Prompt
Copy every line of the entries below word for word, leaving out the pictures.

..........

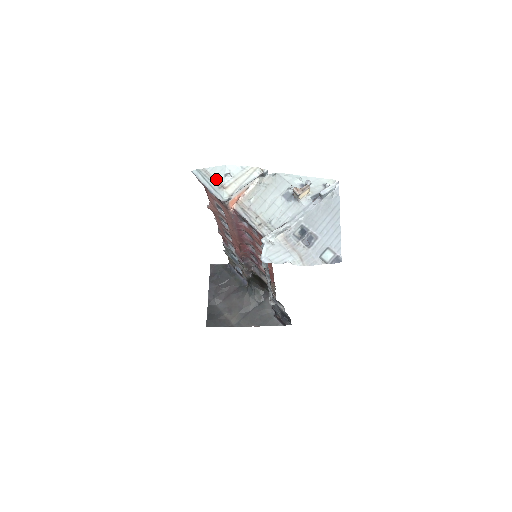
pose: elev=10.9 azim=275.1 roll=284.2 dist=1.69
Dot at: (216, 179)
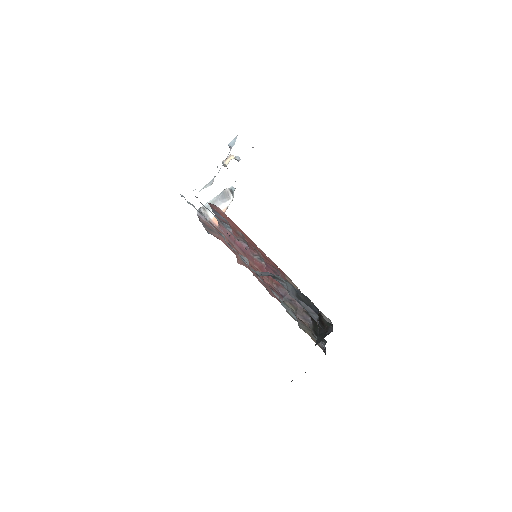
Dot at: occluded
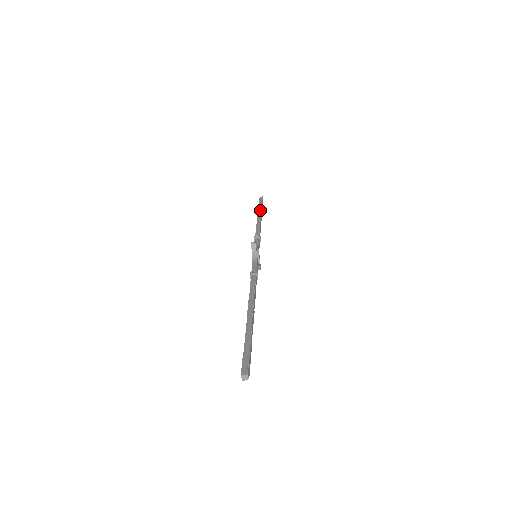
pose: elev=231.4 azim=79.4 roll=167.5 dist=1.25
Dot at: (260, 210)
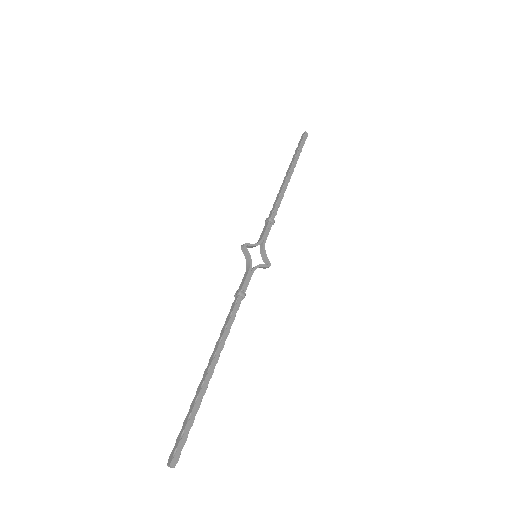
Dot at: (291, 163)
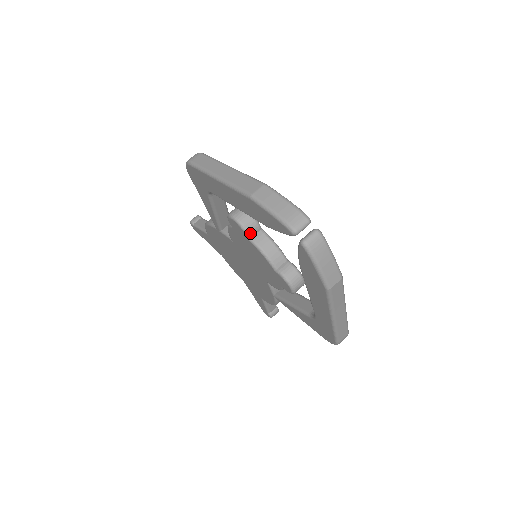
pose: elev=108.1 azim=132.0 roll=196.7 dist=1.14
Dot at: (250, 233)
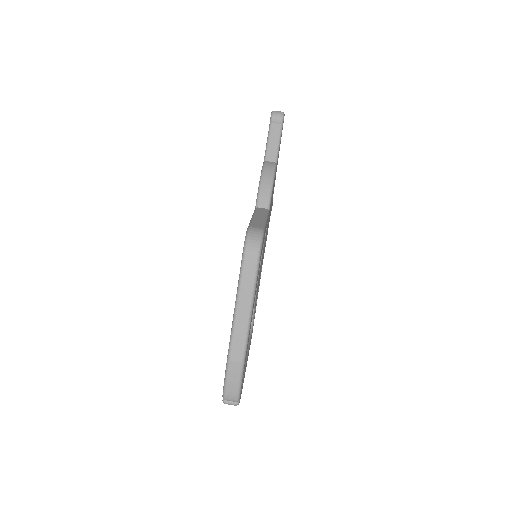
Dot at: occluded
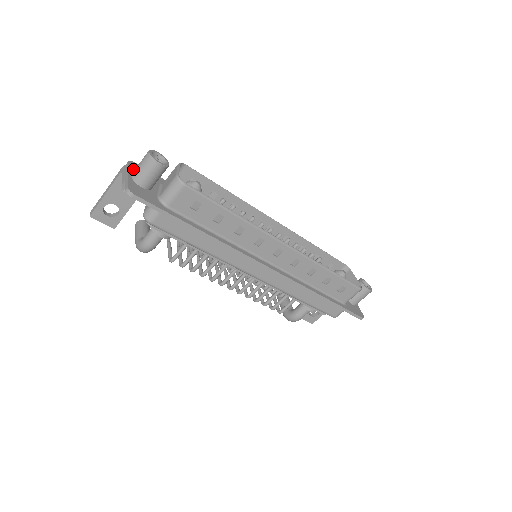
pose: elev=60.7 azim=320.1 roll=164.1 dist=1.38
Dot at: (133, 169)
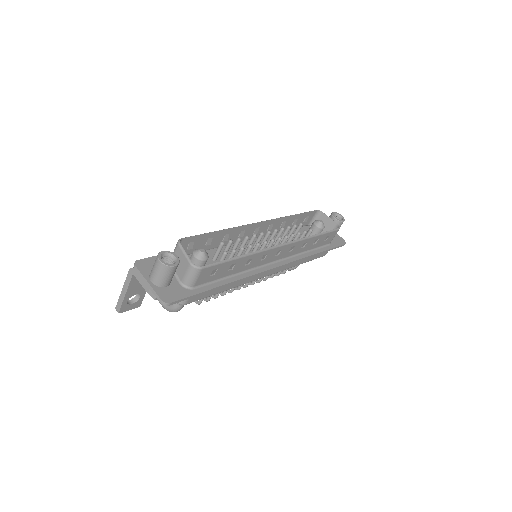
Dot at: (145, 271)
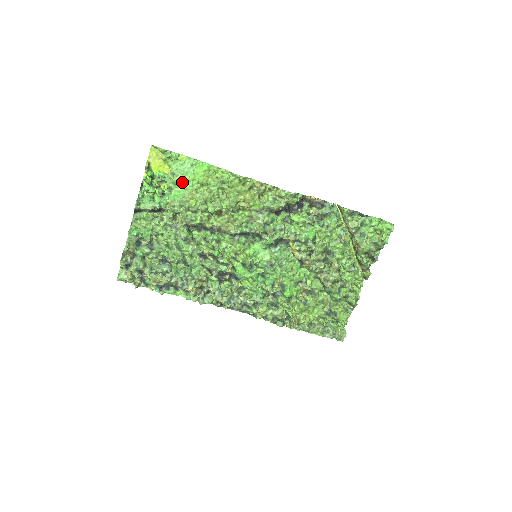
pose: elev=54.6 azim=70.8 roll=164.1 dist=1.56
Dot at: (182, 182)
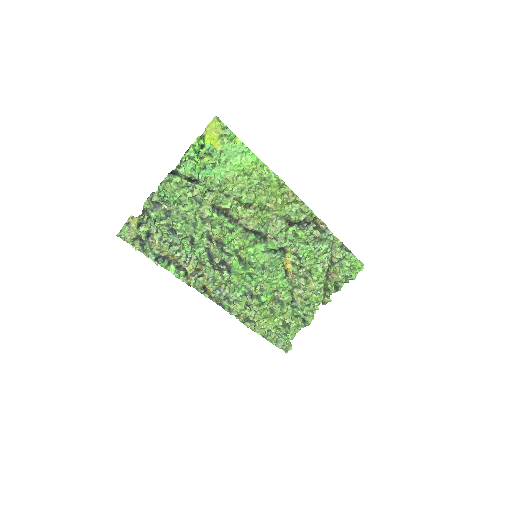
Dot at: (226, 163)
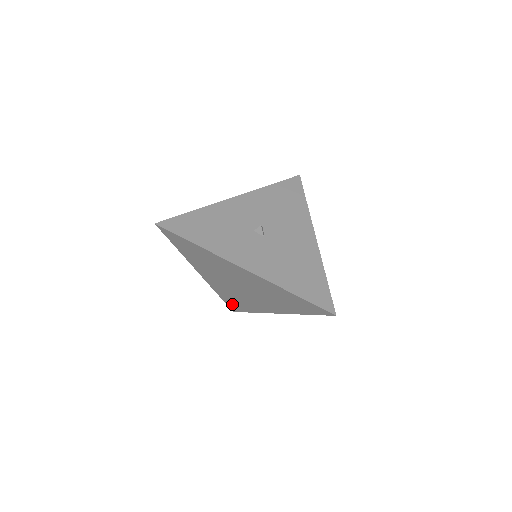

..........

Expected answer
pose: elev=10.9 azim=275.1 roll=284.2 dist=1.69
Dot at: (216, 179)
Dot at: occluded
pose: elev=231.4 azim=79.4 roll=167.5 dist=1.25
Dot at: (260, 210)
Dot at: (291, 163)
pose: elev=108.1 azim=132.0 roll=196.7 dist=1.14
Dot at: (250, 233)
Dot at: occluded
pose: elev=60.7 azim=320.1 roll=164.1 dist=1.38
Dot at: (133, 169)
Dot at: (145, 271)
pose: elev=54.6 azim=70.8 roll=164.1 dist=1.56
Dot at: (182, 182)
Dot at: (226, 163)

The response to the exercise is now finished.